# [TEXT SEGMENT]
--- START ---

# A Season With The Custom V-Rocker 154 Limited



## binarypie (Nov 29, 2009)

This thread will be updated the day after I take the board out so please feel free to subscribe and throw your 2 cents at me.
Currently I will be on snow every tuesday and thus should be updating this thread every wednesday.

*Stats*
Height: 5'9"
Weight: 150lbs
Skill Level: Advanced
Years on Snow: 15
Riding Style: All Mountain Freestyle w/ Freeride influence (I had a hard time describing my riding style)

*Current Setup* (I got all this stuff 30% off so those of you that complain about price can shove it)
Board: 2010 Burton Custom V-Rocker Limited 154 (Made in Vermont. WOOHOO)
Boots: 2010 Burton Ions size 9.5
Bindings: 2010 Buron Cartel EST Medium

*Old Setup*
Board: 2001 Burton Custom 156 1/2
Boots 2000 Burton Drivers size 10
Bindings: 2000 Buron Missions Medium

*12/28 - Day 1 - Boreal @ Tahoe*
Today was a pretty easy day. The weather wasn't great and I spent the majority of my time on greens and blues teaching my girlfriend how to snowboard. In one day she has gone from never being on a snowboard to being able to handle most greens and has just started learning how to use her to edge. Very proud of her. She is learning faster than I did 

Ok back to the review. I spent today just focus on the carving ability and doing small jumps off the sides of the trails. It was snowing so I was able to do some light pow exploration. 

*Carving* Holds and edge well. Although I do feel it is a lot softer than my previous board and I can't quite load the tail in the same way. I have not detuned my board yet and I will be doing that before the next day on the snow. I felt the nose and tail catch a little when I got towards the upper arc (say carving in a circle going back up the hill). I was able to recover though. I felt the board pretty forgiving when you caught an edge.

*Powder* I agree with what others have said. The camber really makes being in the powder a lot easier. I didn't feel like I had to weight my back foot as much to say floaty. Its still too early to comment in depth about this aspect. However, thus far I'm ok with its performance. I don't think its a replacement for a decent freeride board but I will say it is probably better than most other freestyle boards.

*Butters, ollies, and random screwing around* I had a lot of fun with the flex of this board. I could get up on my tail or nose and just kind of ride like that. This inspired some confidence when it came to just screwing around while waiting for my girlfriend to catch up or just trying to show off w/o a kicker in sight.

--- END ---

# [TASKS]
a – Update the snowboard review, starting with "Ok back to the" and going on through "light pow exploration.", so that "small jumps" becomes "little jumps".
b – Write what comes next in the snowboard review, picking up from where it stops.
The records have no connection to the snowboard review.

# [DATA EXCERPTS]
--- START ---

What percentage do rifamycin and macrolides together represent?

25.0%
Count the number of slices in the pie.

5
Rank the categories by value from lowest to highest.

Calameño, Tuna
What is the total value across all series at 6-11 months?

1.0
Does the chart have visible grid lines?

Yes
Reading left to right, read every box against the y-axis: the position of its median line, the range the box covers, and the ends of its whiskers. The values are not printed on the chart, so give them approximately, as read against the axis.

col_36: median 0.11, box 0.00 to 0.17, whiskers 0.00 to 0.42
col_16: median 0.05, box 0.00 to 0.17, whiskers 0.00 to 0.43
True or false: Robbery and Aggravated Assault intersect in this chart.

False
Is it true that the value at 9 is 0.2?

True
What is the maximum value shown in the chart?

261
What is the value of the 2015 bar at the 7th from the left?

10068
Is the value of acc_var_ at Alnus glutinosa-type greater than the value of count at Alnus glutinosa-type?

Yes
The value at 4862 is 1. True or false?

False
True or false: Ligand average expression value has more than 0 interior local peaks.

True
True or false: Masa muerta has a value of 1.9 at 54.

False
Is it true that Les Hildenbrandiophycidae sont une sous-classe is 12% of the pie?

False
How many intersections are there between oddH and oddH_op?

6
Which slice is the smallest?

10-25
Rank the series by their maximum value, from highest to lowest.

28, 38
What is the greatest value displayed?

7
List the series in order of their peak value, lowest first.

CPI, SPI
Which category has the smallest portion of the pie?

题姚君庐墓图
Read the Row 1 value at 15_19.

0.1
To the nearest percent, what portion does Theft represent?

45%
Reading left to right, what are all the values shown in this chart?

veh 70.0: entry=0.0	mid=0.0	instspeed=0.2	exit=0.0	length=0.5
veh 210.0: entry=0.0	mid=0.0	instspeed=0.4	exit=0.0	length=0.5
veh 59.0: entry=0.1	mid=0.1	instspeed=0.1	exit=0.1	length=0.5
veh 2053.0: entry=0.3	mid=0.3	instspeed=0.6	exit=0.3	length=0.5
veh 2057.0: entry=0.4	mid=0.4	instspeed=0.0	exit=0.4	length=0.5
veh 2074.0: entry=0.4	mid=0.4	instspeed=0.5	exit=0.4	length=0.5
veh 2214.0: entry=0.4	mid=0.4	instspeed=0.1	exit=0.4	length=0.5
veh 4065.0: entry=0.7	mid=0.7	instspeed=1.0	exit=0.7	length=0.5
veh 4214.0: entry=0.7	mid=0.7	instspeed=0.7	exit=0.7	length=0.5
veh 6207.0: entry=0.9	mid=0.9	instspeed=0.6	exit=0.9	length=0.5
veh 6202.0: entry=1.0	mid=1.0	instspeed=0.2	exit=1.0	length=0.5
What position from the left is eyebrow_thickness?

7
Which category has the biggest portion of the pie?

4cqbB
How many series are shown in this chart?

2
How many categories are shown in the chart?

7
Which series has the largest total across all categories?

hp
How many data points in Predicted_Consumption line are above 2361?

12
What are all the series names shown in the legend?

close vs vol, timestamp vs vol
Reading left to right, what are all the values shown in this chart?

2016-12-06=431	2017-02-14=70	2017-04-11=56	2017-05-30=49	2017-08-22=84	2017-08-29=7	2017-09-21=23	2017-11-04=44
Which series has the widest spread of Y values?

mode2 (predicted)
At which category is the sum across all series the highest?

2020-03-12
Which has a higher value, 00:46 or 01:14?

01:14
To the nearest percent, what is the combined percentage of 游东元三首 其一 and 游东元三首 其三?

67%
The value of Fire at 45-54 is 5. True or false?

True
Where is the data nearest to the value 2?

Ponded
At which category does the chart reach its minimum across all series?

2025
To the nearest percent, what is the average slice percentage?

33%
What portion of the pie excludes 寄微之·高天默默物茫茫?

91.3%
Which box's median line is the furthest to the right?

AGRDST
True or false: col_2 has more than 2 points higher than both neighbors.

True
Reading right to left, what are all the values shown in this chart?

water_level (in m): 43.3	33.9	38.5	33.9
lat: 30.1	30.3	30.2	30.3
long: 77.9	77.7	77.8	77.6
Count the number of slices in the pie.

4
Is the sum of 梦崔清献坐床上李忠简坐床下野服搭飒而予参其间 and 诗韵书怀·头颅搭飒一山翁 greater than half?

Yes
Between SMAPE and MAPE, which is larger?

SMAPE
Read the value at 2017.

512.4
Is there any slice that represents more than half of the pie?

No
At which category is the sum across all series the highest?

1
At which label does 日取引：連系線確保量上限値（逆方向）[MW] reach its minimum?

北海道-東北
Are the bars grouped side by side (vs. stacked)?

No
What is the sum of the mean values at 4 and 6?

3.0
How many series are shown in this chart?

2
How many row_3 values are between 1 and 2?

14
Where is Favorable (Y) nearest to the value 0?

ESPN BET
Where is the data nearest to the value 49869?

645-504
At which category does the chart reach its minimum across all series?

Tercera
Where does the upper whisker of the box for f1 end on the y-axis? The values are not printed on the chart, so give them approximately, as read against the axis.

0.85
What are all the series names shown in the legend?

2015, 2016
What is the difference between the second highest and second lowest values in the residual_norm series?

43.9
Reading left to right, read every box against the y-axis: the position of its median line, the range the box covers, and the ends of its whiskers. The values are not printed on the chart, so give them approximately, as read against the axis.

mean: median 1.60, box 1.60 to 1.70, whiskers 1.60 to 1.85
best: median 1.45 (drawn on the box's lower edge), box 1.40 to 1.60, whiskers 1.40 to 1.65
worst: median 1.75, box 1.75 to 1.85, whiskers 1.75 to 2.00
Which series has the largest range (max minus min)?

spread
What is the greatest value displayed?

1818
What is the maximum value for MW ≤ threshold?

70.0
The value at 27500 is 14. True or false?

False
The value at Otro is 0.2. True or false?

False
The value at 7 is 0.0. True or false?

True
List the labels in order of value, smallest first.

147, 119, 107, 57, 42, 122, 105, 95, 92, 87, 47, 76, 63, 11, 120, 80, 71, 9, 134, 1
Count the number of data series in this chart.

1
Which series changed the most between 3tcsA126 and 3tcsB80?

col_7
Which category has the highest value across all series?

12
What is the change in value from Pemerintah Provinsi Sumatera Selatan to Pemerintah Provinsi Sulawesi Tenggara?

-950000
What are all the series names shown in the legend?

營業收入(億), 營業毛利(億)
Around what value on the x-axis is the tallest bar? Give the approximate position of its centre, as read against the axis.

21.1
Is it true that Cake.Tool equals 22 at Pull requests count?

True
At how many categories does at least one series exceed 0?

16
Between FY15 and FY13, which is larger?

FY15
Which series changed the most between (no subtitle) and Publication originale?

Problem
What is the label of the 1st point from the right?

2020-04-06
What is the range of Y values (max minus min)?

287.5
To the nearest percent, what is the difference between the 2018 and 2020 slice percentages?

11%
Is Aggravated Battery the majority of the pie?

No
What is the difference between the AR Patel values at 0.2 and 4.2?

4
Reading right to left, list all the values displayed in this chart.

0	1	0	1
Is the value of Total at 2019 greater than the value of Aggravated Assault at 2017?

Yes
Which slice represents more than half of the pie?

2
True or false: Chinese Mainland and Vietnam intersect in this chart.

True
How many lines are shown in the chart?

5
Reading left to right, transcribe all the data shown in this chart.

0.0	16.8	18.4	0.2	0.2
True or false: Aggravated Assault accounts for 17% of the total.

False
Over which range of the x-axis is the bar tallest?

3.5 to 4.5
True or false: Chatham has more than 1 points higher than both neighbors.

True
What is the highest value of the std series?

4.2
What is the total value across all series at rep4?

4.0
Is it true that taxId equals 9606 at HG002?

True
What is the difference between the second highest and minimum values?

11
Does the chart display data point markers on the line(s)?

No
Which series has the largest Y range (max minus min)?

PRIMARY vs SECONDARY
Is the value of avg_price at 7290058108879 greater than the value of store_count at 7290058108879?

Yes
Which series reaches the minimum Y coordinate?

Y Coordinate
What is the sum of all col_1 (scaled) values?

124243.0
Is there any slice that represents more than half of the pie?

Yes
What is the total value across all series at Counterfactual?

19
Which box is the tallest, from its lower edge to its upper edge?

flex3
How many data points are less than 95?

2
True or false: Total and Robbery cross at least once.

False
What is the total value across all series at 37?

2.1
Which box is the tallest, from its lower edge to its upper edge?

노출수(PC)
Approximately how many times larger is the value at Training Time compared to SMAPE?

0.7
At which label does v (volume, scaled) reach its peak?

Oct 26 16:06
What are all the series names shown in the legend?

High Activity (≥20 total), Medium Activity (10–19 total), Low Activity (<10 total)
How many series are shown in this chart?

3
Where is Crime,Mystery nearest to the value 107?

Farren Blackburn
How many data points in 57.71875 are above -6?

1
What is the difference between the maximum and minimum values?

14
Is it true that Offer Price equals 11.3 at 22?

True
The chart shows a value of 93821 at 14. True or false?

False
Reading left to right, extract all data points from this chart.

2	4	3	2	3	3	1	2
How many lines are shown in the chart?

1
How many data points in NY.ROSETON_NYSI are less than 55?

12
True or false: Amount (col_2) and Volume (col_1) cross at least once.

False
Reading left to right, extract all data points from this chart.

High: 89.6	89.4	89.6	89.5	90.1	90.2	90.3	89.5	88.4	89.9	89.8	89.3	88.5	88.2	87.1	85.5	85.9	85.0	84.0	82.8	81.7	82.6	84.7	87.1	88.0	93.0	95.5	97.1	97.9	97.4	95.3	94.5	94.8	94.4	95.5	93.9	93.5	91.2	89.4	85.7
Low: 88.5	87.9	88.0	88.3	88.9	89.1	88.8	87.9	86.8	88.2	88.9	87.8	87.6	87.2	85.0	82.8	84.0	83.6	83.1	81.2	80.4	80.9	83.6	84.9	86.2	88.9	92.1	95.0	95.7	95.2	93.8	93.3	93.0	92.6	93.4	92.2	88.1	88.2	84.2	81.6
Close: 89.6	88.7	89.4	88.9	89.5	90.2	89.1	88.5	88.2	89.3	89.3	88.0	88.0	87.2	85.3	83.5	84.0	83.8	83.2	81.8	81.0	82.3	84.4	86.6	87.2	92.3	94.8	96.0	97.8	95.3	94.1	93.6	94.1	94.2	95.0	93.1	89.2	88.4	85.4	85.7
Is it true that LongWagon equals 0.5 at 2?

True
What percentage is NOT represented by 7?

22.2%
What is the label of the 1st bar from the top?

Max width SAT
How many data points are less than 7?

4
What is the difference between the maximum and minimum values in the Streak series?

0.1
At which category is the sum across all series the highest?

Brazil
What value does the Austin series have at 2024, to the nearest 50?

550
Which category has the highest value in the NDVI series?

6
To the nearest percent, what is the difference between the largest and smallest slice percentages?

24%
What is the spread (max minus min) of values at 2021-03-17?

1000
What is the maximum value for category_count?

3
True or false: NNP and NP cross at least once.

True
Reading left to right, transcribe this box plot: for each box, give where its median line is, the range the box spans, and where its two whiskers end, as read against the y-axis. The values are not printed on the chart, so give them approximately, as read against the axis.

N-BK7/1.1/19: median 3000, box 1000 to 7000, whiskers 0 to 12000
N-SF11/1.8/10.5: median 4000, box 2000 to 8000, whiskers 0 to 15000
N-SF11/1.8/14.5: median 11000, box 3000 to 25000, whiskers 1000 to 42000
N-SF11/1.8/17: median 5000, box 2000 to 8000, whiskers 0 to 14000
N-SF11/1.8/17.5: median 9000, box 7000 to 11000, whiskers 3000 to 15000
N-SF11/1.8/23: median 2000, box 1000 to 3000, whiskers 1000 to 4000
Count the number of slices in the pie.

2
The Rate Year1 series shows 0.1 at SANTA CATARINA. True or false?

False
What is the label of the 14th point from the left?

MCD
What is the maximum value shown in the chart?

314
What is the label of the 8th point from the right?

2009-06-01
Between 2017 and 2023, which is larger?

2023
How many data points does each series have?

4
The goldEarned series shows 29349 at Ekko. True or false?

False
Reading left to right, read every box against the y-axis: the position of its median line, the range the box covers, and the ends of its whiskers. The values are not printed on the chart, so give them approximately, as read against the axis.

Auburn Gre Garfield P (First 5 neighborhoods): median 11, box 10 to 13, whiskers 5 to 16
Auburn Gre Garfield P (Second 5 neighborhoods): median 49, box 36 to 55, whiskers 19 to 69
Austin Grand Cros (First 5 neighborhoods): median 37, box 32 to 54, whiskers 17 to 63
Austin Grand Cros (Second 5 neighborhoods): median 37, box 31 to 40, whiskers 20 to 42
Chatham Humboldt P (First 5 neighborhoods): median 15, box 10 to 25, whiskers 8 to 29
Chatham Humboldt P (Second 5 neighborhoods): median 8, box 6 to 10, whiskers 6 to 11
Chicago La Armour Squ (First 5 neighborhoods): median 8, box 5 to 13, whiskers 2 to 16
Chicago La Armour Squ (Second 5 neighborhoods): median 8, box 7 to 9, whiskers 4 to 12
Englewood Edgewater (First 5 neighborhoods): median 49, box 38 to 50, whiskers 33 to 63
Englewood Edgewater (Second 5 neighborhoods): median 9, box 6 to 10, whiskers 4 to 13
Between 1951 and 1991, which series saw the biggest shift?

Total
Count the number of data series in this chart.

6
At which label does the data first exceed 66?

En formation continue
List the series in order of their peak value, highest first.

--- END ---

# [ANSWER SECTION]
a –
Ok back to the review. I spent today just focus on the carving ability and doing little jumps off the sides of the trails. It was snowing so I was able to do some light pow exploration.

b –
However, there is one negative that I want to discuss. The ability to ollie on this board does not match the pop that I felt on my custom 156. Perhaps it is because I haven't learned to ride the v-rocker yet. Perhaps I'm just getting old. But I just didn't feel like it responded well to my input. 

When it came to the random jumps often found on the side of beginner trails I wasn't expecting much. This board surprised me how well it handled the odd angles and odd run ins of these features. I was able to just cruise in however I wanted and get in the air. Another thing I haven't adjusted to, is landing. If I landed true I was able to just ride away and it felt really smooth. However, if I was a bit in the backseat the softer flex would just wash out and I'd end up on the snow. I believe this to be a good thing as it keeps me honest 

*1/05 - Day 2 - Sugar Bowl @ Tahoe*
Sorry for the delay in updating. Work snuck up on me. 

Sugar Bowl is a much more diverse resort compared to Boreal which really let me get out there and see how the board handles.

I started the day with some easy greens and blues while I taught my girlfriend how to use her toe edge. She picked it up pretty quick. WOO! While I was doing this I was fooling around with the EST system. I really do like the EST system. I was able to quickly change my stance and dial in. I also spent a bunch of time riding switch since it still needs a bit of work. I found that the board does not turn in as well switch as it does forward. However, this could because my stance is set back 10mm.

At this point while the snow was still firm I did a couple full speed runs. On the corduroy the board is amazing. The turn initiation is solid an the board just hooks in and goes. The camber will let you turn too sharp causing the board to wash out a bit. However, once I learned to relax a little and let the board do more of the work this behavior stopped happening. In the chop the board does pretty well. However, because of the softer flex it did not feel as stable as my previous custom. The next full speed run that I did was down a steep black. At speed the shorter length was not a disadvantage that I was expecting. In fact I feel that the 154 is actually more stable than my 156.5.

I also had some time to go play in the park. This board is a lot of fun in the park. I did a couple jump lines both medium and large features. I am still re-learning how to ollie I guess. But towards the end of my 3rd run on the large features I felt very comfortable. I was able to do a couple 360s and a mix of grabs. I did not experience the same landing problems I had at boreal. I attribute this to me finally adjusting to the board.

I did not hit the rails or slide boxes. Jibbing really isn't my thing.

Overall I am really falling in love with this board.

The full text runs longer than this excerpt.